June 22, 2016
Sir, Patrick Jenkins writes “The funding gap facing— anyone with the dream of a decent pension income — illustrates the broader truths about a slow burn financial crisis that threatens to engulf the globe over the next decade or two.” June 22.
But Jenkins argues all over the place without referring to the biggest threat, namely the state of the real economy, when all those pensions are to be paid out. Because it really doesn’t matter how much you save up, if the economy tanks precisely when you want to convert your savings into real purchase power of goods and services.
And the real crisis that will engulf our pension funds, is the direct result of all that essential risk-taking that has been denied the real economy, because of the credit risk based capital requirements for banks.

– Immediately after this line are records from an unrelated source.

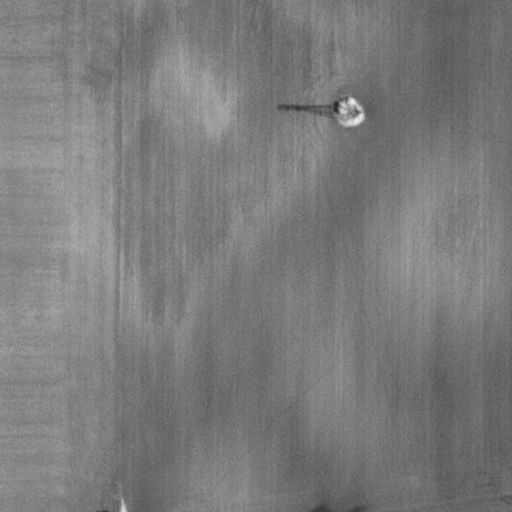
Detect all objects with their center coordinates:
power tower: (348, 115)
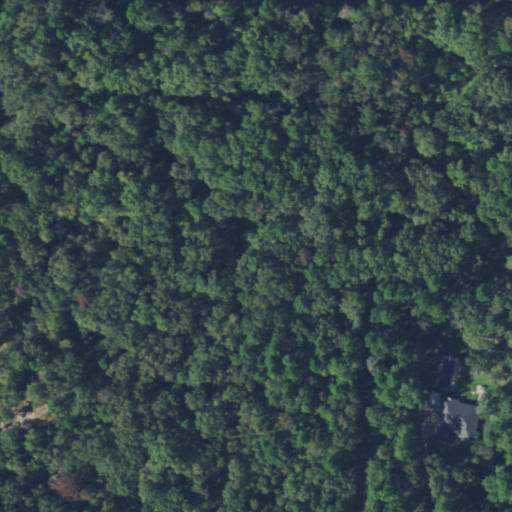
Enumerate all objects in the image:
building: (453, 418)
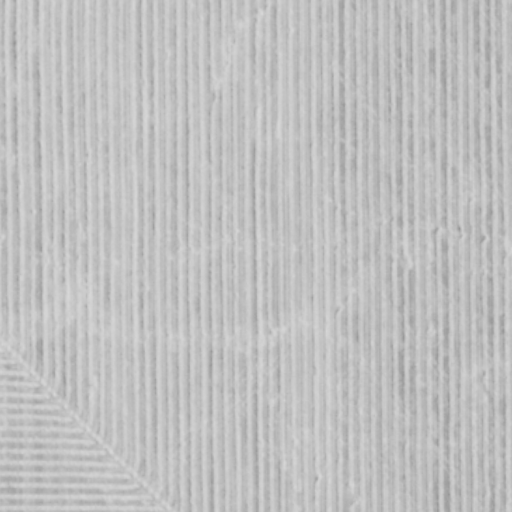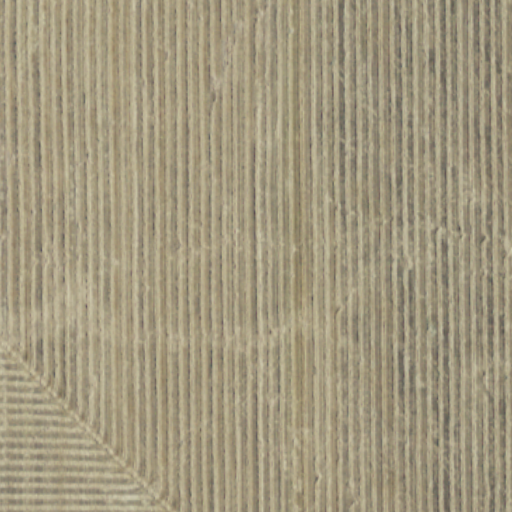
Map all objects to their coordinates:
crop: (255, 255)
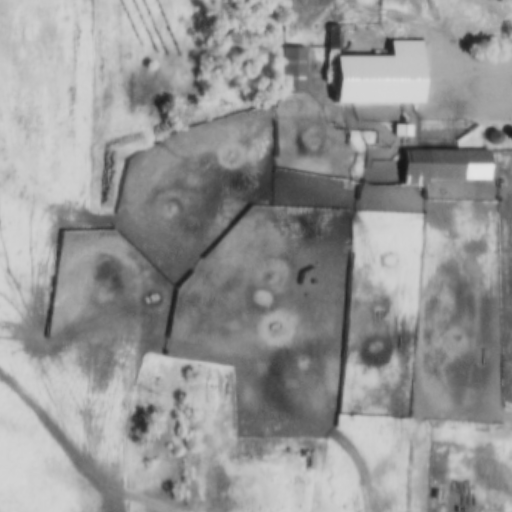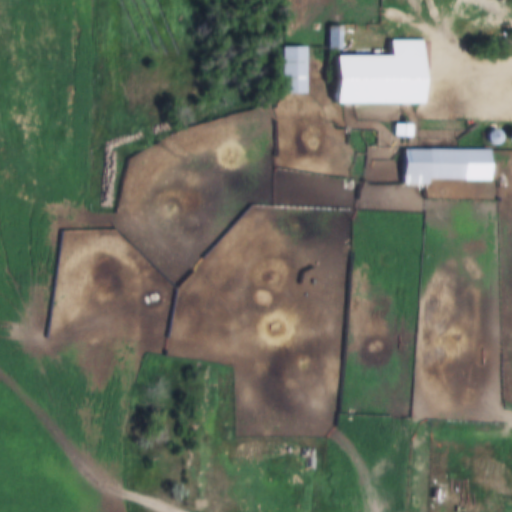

Had capital requirements not discriminated against what is ex ante perceived as risky, and in favor of what is perceived, decreed or concocted as safe, during more than a decade, then millions of small loans would have been given to SMEs and entrepreneurs, and the economy would have been much more dynamic and prepared to take care both of the jobs our young need, and the retirement needs of our older.
Truth is the world has been let down by bank regulators so loony so as to believe that what is below BB- rated pose greater dangers to the bank system that what is AAA rated.
Truth is the world has been let down by bank regulators so statist so as to believe that government bureaucrats can make better use of bank credit than the private sector.